→ How to complete this task:
Edit the data starting with the line with "传奇再现2如何快速学会战士解毒术" and going on through the line with "如果我们无意中侵犯了您的版权,敬请告之,1.": put "法师" wherever "战士" appears and leave everything else unchanged. Give back only those lines.

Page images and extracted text
=-=-=

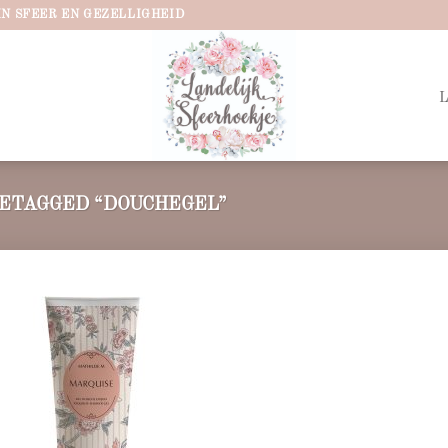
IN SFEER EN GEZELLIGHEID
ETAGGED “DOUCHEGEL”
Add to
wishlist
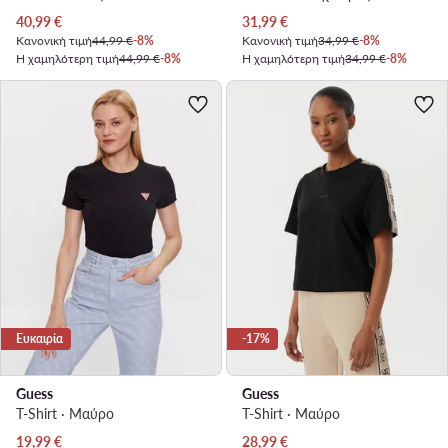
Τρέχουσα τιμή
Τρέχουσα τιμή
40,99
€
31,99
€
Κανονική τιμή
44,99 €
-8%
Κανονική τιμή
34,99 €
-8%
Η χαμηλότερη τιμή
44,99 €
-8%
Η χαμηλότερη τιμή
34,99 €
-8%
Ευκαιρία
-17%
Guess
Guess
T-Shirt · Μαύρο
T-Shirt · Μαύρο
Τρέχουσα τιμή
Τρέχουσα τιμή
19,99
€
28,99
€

=-=-=

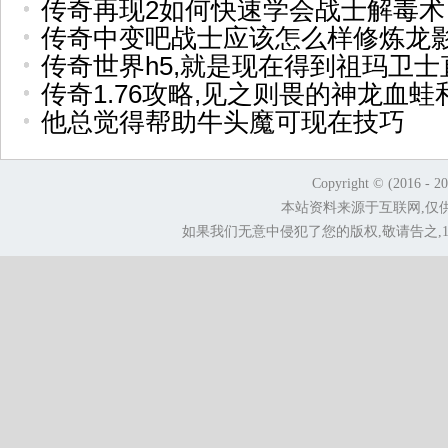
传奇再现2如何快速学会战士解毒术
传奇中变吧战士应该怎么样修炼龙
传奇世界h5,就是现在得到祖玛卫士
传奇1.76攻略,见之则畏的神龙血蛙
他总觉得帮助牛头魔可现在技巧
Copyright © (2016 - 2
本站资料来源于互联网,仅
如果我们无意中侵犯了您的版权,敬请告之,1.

=-=-=

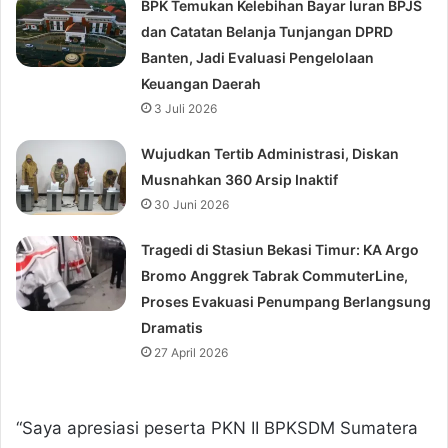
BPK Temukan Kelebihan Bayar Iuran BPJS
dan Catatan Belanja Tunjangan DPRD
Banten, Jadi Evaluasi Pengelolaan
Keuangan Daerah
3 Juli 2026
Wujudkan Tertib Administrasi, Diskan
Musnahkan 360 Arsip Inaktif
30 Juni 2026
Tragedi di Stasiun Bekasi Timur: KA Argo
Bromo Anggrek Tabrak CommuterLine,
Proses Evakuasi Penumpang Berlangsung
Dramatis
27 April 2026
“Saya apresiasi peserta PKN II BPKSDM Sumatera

=-=-=

→ Solution to this problem:
传奇再现2如何快速学会法师解毒术
传奇中变吧法师应该怎么样修炼龙
传奇世界h5,就是现在得到祖玛卫士
传奇1.76攻略,见之则畏的神龙血蛙
他总觉得帮助牛头魔可现在技巧
Copyright © (2016 - 2
本站资料来源于互联网,仅
如果我们无意中侵犯了您的版权,敬请告之,1.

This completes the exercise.